My friend Sara, an artist who works with walking as an artistic practice, wrote once:
“My physiotherapist had a strong theory on the relationship between public gender-based violence and lower-back problems, which, she explained, a lot of Egyptian women suffer from. The swinging hip movement necessary to relax and strengthen such muscles are regarded by the male gaze on the street as an invitation for sexual harassment, and as women try to avoid it (having long been victim-blamed for sexual harassment) they use less powerful, less central muscles, leaving torsos weaker.”
Well, I can definitely relate.
This makes me think about how different genders experience streets and experience walking.
Walking, wandering, drifting, steering…
And it makes me reflect on the concept of Dérive, which Guy Debord conceptualizes as an unplanned journey through a landscape, usually urban, in which participants stop focusing on their everyday relations to their social environment. A technique of rapid passage through varied ambiences.
Dérive involves the awareness of the psycho-geographical effects.It is an anti-deterministic liberation according to the Letterist International. I remember as an artist, I was fascinated by how they saw walking as a subversive practice against power, against forced structures of control over our bodies. A way to claim back our freedom, in our cities.

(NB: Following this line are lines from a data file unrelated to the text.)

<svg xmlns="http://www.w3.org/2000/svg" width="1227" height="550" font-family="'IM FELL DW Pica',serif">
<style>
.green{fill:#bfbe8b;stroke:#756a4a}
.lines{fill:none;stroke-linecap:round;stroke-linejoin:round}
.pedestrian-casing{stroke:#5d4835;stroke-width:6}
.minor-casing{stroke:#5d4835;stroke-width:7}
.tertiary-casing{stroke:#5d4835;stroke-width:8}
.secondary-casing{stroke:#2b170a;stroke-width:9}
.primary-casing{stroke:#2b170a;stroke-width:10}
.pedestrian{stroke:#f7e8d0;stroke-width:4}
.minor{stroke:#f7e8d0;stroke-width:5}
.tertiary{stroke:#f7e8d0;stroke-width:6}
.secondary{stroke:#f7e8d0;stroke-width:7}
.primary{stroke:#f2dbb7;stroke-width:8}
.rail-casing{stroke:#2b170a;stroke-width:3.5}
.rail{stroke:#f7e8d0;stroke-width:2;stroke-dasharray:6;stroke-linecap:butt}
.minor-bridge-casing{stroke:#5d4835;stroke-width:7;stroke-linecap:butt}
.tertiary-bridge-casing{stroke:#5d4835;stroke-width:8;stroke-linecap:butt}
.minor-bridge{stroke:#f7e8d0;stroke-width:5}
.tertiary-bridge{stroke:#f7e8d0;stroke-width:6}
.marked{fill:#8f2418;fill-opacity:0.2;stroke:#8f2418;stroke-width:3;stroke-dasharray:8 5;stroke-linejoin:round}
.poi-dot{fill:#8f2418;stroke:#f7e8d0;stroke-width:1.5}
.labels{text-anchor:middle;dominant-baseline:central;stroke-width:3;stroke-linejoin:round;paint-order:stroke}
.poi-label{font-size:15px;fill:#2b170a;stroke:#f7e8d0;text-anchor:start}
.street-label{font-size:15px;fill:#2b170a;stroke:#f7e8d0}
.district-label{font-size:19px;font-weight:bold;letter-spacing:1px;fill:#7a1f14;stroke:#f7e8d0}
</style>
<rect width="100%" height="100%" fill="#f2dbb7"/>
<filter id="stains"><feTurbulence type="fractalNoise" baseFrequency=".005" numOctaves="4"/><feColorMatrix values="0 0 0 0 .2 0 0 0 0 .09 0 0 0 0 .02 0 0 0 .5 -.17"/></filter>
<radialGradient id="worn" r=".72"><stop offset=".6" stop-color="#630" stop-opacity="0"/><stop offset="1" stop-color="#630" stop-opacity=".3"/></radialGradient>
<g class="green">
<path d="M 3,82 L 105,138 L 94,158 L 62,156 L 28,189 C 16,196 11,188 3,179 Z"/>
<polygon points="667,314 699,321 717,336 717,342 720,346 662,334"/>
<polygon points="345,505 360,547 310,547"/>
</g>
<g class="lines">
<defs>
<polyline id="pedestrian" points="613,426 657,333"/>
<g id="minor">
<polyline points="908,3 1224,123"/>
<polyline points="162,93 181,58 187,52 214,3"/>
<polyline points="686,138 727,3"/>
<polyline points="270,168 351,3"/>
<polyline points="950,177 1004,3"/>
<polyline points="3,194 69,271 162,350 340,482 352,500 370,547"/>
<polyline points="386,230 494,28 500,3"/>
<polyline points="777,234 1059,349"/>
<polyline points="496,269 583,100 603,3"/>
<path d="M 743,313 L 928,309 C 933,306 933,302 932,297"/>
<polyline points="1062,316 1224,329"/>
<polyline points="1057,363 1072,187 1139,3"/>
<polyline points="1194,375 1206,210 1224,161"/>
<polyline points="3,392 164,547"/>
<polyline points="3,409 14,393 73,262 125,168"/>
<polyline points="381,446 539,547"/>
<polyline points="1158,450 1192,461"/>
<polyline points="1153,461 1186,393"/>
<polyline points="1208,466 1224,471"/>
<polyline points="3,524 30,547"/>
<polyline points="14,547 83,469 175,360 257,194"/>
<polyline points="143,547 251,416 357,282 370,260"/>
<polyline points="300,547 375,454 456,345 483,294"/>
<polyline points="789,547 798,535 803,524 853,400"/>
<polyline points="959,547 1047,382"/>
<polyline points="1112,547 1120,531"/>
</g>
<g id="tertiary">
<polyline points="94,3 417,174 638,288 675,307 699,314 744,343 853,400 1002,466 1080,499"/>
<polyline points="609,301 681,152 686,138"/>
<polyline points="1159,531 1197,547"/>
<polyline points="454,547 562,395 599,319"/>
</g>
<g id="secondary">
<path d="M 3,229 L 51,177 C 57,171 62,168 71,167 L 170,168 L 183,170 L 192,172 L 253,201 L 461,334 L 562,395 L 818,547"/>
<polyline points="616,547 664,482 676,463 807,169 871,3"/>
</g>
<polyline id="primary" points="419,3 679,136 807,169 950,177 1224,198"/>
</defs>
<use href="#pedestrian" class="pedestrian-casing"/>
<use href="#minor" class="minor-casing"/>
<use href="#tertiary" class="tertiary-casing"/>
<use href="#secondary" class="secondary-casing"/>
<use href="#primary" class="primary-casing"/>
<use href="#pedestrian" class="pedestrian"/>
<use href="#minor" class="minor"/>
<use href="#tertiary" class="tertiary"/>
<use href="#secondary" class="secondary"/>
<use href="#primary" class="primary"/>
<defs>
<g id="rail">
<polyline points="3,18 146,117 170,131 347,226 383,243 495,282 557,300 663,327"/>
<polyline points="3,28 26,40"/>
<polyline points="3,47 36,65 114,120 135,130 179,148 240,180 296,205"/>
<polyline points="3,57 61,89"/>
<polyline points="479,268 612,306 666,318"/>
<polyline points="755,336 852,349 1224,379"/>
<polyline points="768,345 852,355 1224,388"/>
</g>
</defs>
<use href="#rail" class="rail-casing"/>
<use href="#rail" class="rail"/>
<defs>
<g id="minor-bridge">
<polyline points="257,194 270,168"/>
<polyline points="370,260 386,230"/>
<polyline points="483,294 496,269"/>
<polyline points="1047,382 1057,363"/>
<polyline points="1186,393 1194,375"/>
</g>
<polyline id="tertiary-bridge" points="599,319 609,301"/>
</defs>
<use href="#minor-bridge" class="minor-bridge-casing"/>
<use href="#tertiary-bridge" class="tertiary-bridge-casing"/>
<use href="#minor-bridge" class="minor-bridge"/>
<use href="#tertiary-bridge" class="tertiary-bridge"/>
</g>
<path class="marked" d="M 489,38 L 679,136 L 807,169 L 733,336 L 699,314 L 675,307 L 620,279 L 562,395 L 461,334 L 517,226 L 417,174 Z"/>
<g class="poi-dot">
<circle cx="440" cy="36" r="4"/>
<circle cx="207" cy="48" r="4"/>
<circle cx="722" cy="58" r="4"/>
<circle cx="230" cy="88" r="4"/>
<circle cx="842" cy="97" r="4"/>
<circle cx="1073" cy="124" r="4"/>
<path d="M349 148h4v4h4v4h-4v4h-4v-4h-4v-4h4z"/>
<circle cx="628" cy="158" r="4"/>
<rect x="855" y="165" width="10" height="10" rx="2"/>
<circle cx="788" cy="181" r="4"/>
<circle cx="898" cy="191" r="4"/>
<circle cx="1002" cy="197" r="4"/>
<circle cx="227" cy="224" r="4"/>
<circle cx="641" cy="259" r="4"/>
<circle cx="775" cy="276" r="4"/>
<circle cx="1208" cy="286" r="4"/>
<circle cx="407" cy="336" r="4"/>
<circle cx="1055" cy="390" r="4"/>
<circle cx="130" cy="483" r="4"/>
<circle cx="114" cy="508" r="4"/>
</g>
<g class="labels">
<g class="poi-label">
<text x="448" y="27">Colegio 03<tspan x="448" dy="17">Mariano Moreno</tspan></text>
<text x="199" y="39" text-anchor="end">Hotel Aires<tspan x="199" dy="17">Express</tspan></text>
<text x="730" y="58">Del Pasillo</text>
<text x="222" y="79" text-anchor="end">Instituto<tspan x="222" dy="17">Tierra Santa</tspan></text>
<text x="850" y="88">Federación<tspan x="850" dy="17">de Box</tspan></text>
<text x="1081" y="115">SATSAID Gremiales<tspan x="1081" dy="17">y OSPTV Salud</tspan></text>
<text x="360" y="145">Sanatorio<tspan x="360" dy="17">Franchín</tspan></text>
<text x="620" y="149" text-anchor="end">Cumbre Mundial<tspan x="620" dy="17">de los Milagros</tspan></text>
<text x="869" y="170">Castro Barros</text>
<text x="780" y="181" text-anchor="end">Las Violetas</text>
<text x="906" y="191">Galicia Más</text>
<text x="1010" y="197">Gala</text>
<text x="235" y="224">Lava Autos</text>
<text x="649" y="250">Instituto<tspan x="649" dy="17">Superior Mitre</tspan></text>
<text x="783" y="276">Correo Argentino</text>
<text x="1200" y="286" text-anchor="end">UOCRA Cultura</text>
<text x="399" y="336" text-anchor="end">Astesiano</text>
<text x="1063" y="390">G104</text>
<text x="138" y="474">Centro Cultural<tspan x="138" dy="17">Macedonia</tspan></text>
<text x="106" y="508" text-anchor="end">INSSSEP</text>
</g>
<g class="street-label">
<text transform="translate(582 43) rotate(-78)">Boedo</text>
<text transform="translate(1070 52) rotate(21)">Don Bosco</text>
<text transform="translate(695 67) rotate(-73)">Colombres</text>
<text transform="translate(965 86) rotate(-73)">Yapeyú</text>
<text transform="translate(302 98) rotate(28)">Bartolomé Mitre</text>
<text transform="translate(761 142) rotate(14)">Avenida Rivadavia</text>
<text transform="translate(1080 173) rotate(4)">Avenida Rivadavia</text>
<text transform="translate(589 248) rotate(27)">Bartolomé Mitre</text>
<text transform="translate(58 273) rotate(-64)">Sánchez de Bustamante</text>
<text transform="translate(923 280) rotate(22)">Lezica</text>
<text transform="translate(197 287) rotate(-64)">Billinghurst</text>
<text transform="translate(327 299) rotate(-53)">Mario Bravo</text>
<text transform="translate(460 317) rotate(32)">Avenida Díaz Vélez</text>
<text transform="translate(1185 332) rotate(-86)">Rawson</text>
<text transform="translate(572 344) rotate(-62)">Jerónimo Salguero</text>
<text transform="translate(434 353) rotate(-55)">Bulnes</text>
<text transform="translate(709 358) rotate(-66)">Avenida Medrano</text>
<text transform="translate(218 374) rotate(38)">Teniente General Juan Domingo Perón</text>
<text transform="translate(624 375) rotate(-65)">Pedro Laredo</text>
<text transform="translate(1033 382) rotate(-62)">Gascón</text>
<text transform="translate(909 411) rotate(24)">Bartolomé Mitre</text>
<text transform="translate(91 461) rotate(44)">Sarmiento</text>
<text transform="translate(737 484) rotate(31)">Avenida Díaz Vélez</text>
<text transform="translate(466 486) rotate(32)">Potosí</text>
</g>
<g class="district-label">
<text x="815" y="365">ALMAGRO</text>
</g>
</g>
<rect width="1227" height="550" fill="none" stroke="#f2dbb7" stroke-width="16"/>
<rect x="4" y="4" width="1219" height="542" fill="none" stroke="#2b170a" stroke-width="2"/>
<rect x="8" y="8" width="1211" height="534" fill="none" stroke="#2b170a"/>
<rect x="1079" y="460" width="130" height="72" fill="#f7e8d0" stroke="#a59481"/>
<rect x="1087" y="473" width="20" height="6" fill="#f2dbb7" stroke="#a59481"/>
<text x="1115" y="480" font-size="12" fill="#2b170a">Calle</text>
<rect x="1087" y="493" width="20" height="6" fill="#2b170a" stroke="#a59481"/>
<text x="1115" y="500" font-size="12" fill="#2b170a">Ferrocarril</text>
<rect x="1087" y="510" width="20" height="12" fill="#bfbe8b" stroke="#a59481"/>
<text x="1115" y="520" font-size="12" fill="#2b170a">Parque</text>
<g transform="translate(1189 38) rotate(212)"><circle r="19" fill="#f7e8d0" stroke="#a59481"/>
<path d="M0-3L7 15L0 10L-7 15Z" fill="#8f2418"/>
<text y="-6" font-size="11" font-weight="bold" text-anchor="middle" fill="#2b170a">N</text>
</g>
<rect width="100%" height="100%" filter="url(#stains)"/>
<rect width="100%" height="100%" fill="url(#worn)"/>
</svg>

And walking is indeed subversive, but I find myself asking: for whom does this apply? What risks did Debord have to face in his walks around Paris?
When I looked into that, I found a list of obstacles that Debord collected which Dérive can be hindered by:
– late night hours
– stopping for banal tasks
– fatigue
– weather
But what about
– sexual harassment
– dark streets
– the existence -or not- of sidewalks
– what I am wearing
– the level of tolerance of the neighborhood to my sex and color.
– police blocking the streets
I guess we experience the city differently when we are walking, even if we are walking together.
<<<< Simon – Mabsota / سيمون – مبسوطة >>>>
Sometimes it strikes me how little I hear someone talking about taking a wake in my mother tongue, Arabic.
( آتمشي )
I looked for it in many movies and tv dramas.
“تعالى ننزل نتمشى ونحكي”
“معلش أنا عايزة اتمشى شوية عشان أفكر”
When it is mentioned, it is either by groups of friends that want to take a walk to chat and catch up or by a person who is heavy hearted and needs to be alone, or as a romantic act for couples.
Is walking an act of self care?
How much were you taught about self care in your childhood?
****
“طفح المجاري في حارتكم علمك رقص الباليه”
“The sewage spurt in your neighborhood, taught you how to dance ballet”
A sentence by the poet Montaser Hegazy. A Brilliant image!
I saw myself as a kid. The sewage from the neighbor’s house used to spurt. It always took days to fix and was always getting broken again.
That was common, and we always knew what to do, and how to walk over sewage: A lot of calculation, careful stepping, controlling the balance, measuring the distance between the stones, opening the legs and hhhopp.
Indeed it seemed like dancing when you think about it.
They say obstacles can shape the road,
But, what really shapes our walk?
*****
Many thoughts rush in my head:
The privilege of walking,
The privilege in walking,
My walk shapes my body,
My privilege shapes my body,
My walk shapes my posture,
What is the posture of privilege??
****
I left, I walked away, I moved, I changed.
I learnt new walks, and I improved my posture.
I don’t think I ever stopped to mourn my lost past, my lost walks.
I needed to get over the pain, but my body decided to take slower steps.
Denial, anger, bargaining, depression and acceptance.
They don’t really come in order, I wonder how every stage affected my walk.
I think I walked better in denial, while depression was always bad for my posture.